If you take a step back, and just look at the entire machine, it seems frivolous for any industry to make investments in technology, given that your statement is true.

The big telecom I worked for was trying to automate their customer service, I highly doubt they would make the investment in the technology if they expected rehire the equivalent amount of layoffs.

Anyway, if I'm off point or misunderstanding some key mechanism at play, I'd love to be a bit more enlightened, because your opinion seems to be the dominant one.

1 comments

The idea is that they or other businesses will spend their new surplus on hiring workers to do what can't be automated.
This would have to be in a different industry though, no? Inherently the point of automation is to shrink the amount of labor required to do a task. So as to your comment and in my example of customer service, employees laid off from company A would need to acquire technical skills to manage the new automation in that industry (likely that company B has already, or will adopt), or move to a different industry completely.

The problem I see is that everyone is automating though.
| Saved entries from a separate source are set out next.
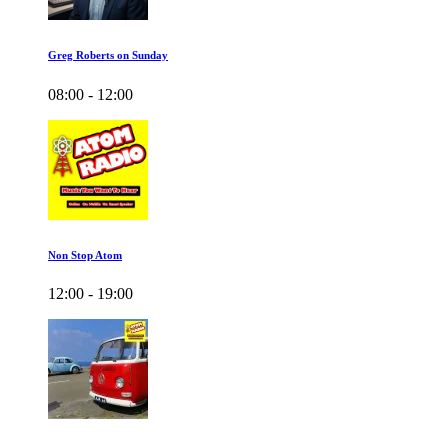
Greg Roberts on Sunday
08:00 - 12:00
Non Stop Atom
12:00 - 19:00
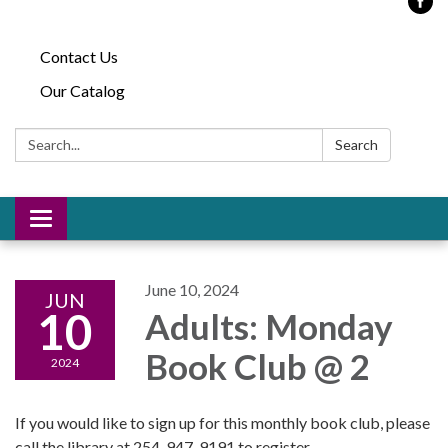
Contact Us
Our Catalog
Search:
Search
Toggle
navigation
June 10, 2024
JUN
10
Adults: Monday
Book Club @ 2
2024
If you would like to sign up for this monthly book club, please
call the library at 254-947-9191 to register.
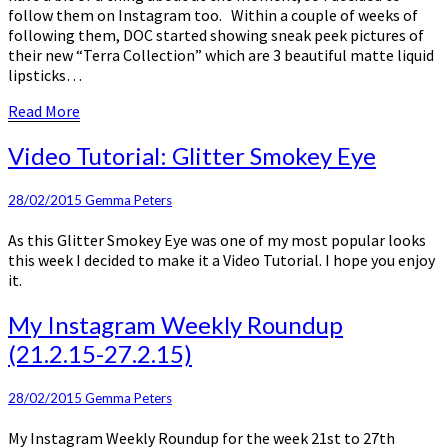
follow them on Instagram too. Within a couple of weeks of
following them, DOC started showing sneak peek pictures of
their new “Terra Collection” which are 3 beautiful matte liquid
lipsticks…
Read
Read More
More
Video
Video Tutorial: Glitter Smokey Eye
Tutorial:
Glitter
28/02/2015
Gemma Peters
Smokey
Eye
As this Glitter Smokey Eye was one of my most popular looks
this week I decided to make it a Video Tutorial. I hope you enjoy
it.
My
My Instagram Weekly Roundup
Instagram
(21.2.15-27.2.15)
Weekly
Roundup
(21.2.15-
28/02/2015
Gemma Peters
27.2.15)
My Instagram Weekly Roundup for the week 21st to 27th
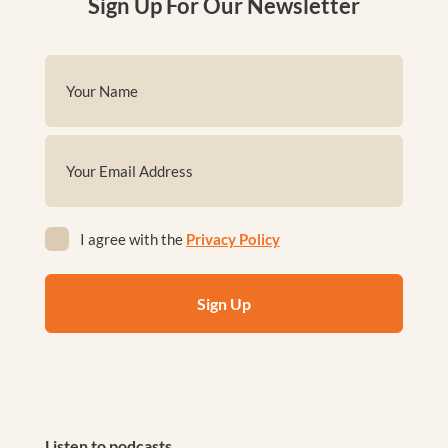
Sign Up For Our Newsletter
Name
(Required)
First
Email
(Required)
Privacy
I agree with the
Privacy Policy
(Required)
Listen to podcasts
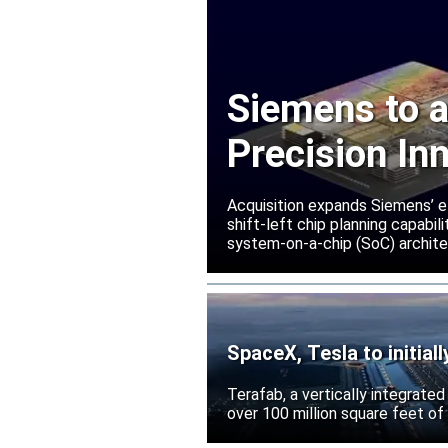
Siemens to a
Precision In
Acquisition expands Siemens’ e
shift-left chip planning capabi
system-on-a-chip (SoC) archite
SpaceX, Tesla to initial
Terafab, a vertically integrate
over 100 million square feet of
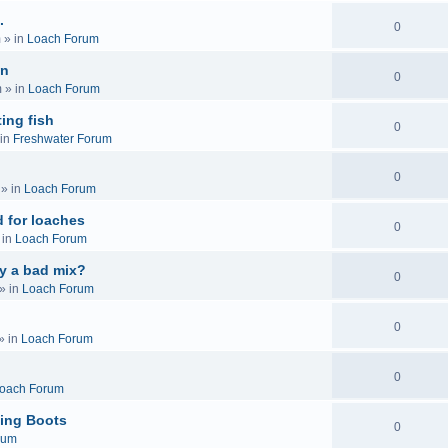
.
0
m
» in
Loach Forum
on
0
m
» in
Loach Forum
ing fish
0
in
Freshwater Forum
0
» in
Loach Forum
 for loaches
0
 in
Loach Forum
ly a bad mix?
0
» in
Loach Forum
0
» in
Loach Forum
0
oach Forum
ing Boots
0
rum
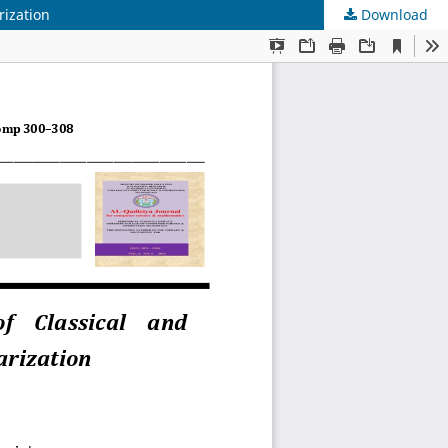
rization
Download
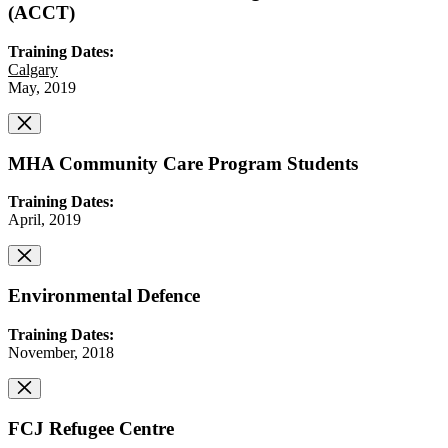
(ACCT)
Training Dates:
Calgary
May, 2019
MHA Community Care Program Students
Training Dates:
April, 2019
Environmental Defence
Training Dates:
November, 2018
FCJ Refugee Centre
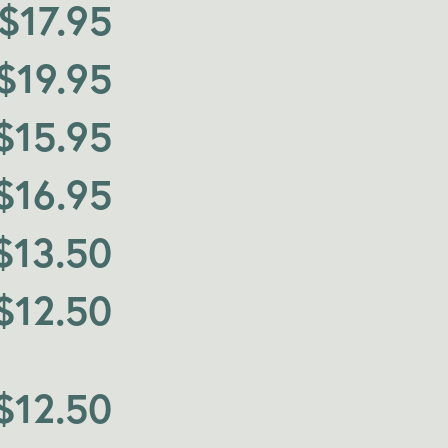
$
17.95
$
19.95
$
15.95
$
16.95
$
13.50
$
12.50
$
12.50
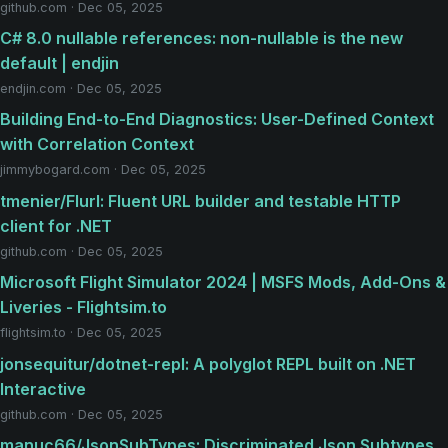
github.com · Dec 05, 2025
C# 8.0 nullable references: non-nullable is the new
default | endjin
endjin.com · Dec 05, 2025
Building End-to-End Diagnostics: User-Defined Context
with Correlation Context
jimmybogard.com · Dec 05, 2025
tmenier/Flurl: Fluent URL builder and testable HTTP
client for .NET
github.com · Dec 05, 2025
Microsoft Flight Simulator 2024 | MSFS Mods, Add-Ons &
Liveries - Flightsim.to
flightsim.to · Dec 05, 2025
jonsequitur/dotnet-repl: A polyglot REPL built on .NET
Interactive
github.com · Dec 05, 2025
manuc66/JsonSubTypes: Discriminated Json Subtypes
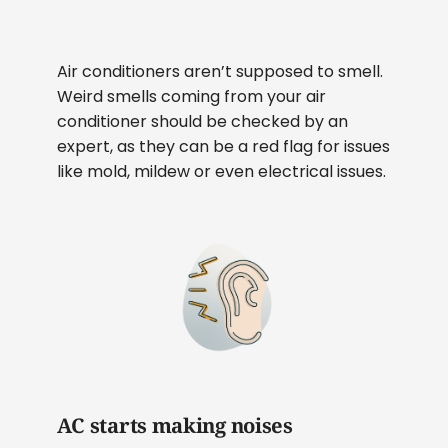
Air conditioners aren’t supposed to smell.
Weird smells coming from your air
conditioner should be checked by an
expert, as they can be a red flag for issues
like mold, mildew or even electrical issues.
AC starts making noises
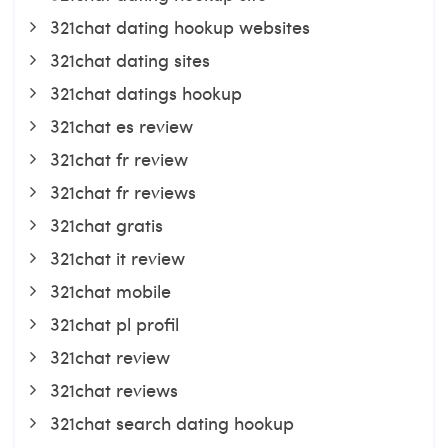
321chat dating hookup websites
321chat dating sites
321chat datings hookup
321chat es review
321chat fr review
321chat fr reviews
321chat gratis
321chat it review
321chat mobile
321chat pl profil
321chat review
321chat reviews
321chat search dating hookup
Or is it assumed that enough tasks can't be automated to actually effect unemployment?

It could be. The surplus flows to the owners of the company.

They can choose to a) re-invest it in the company, creating new jobs there, b) re-invest it in new/other companies, creating new jobs there, c) spend it, creating new jobs wherever the money is spent.

But yes, retraining is generally required to some degree -- as jobs become more productive, people need to learn how to do those jobs!